* Work item
Locate each line in the rows below that contains the string "value" and copy it out. Case counts, so only matches with the same capitalization qualify.

* Dataset records
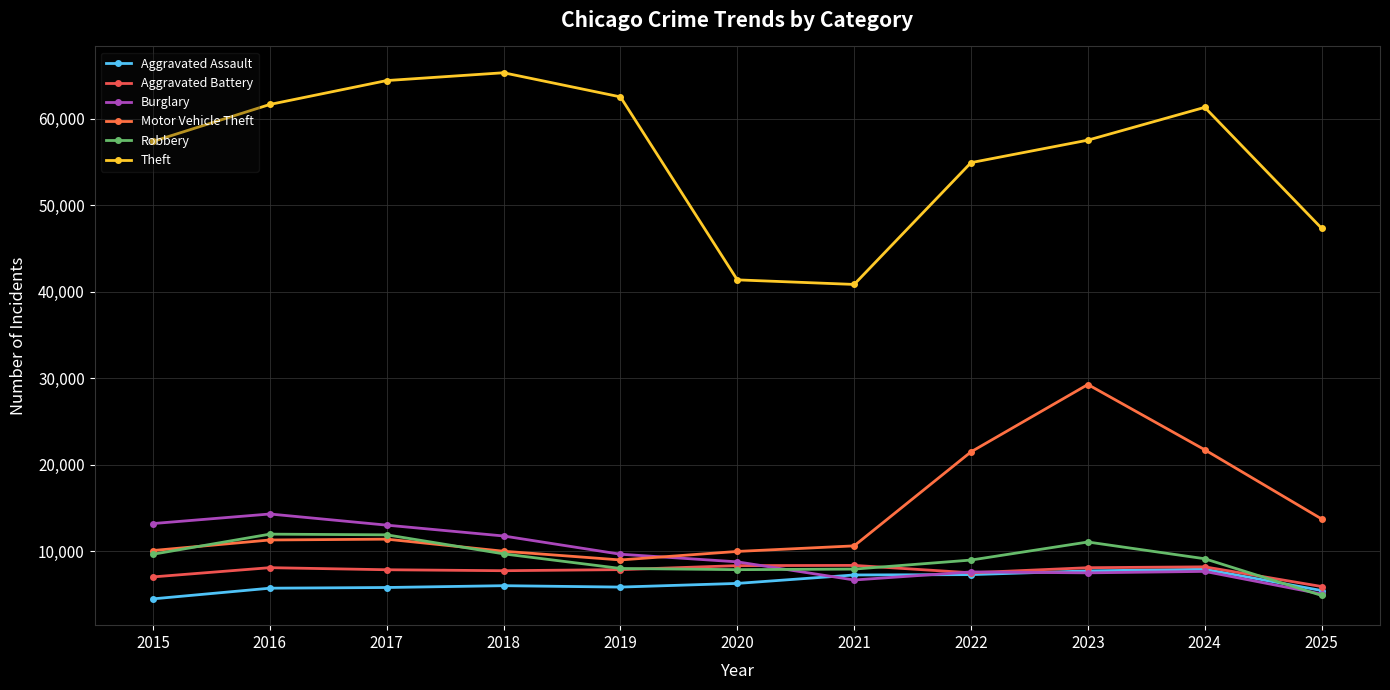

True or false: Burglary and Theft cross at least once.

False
--
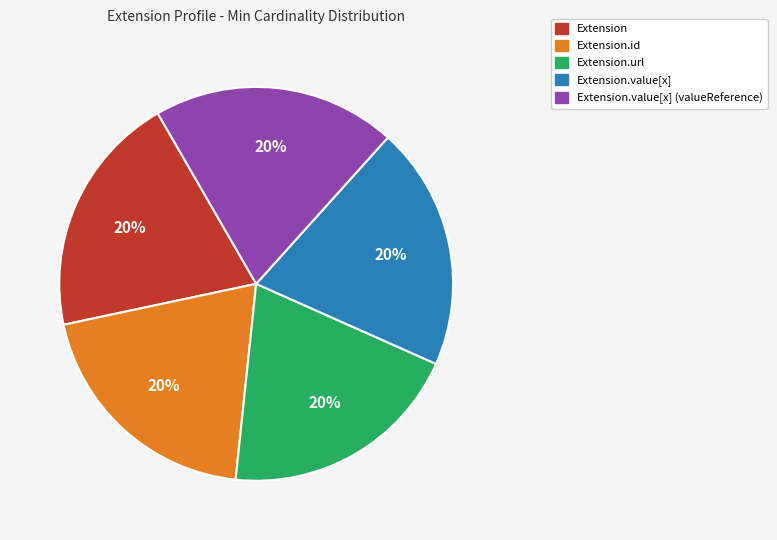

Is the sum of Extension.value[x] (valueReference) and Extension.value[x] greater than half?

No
* * *
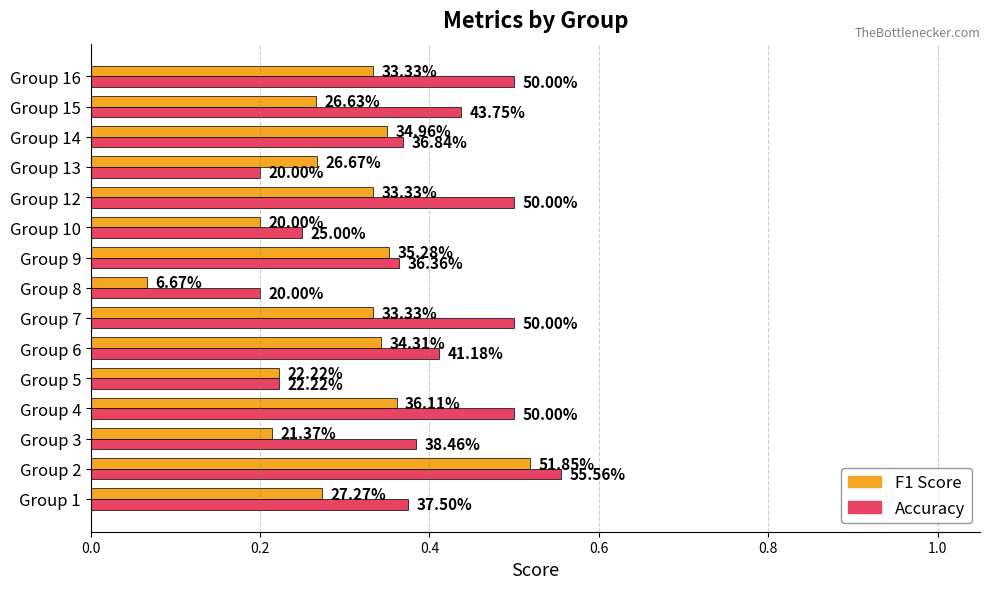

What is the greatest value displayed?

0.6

* Written response
Is the sum of Extension.value[x] (valueReference) and Extension.value[x] greater than half?
What is the greatest value displayed?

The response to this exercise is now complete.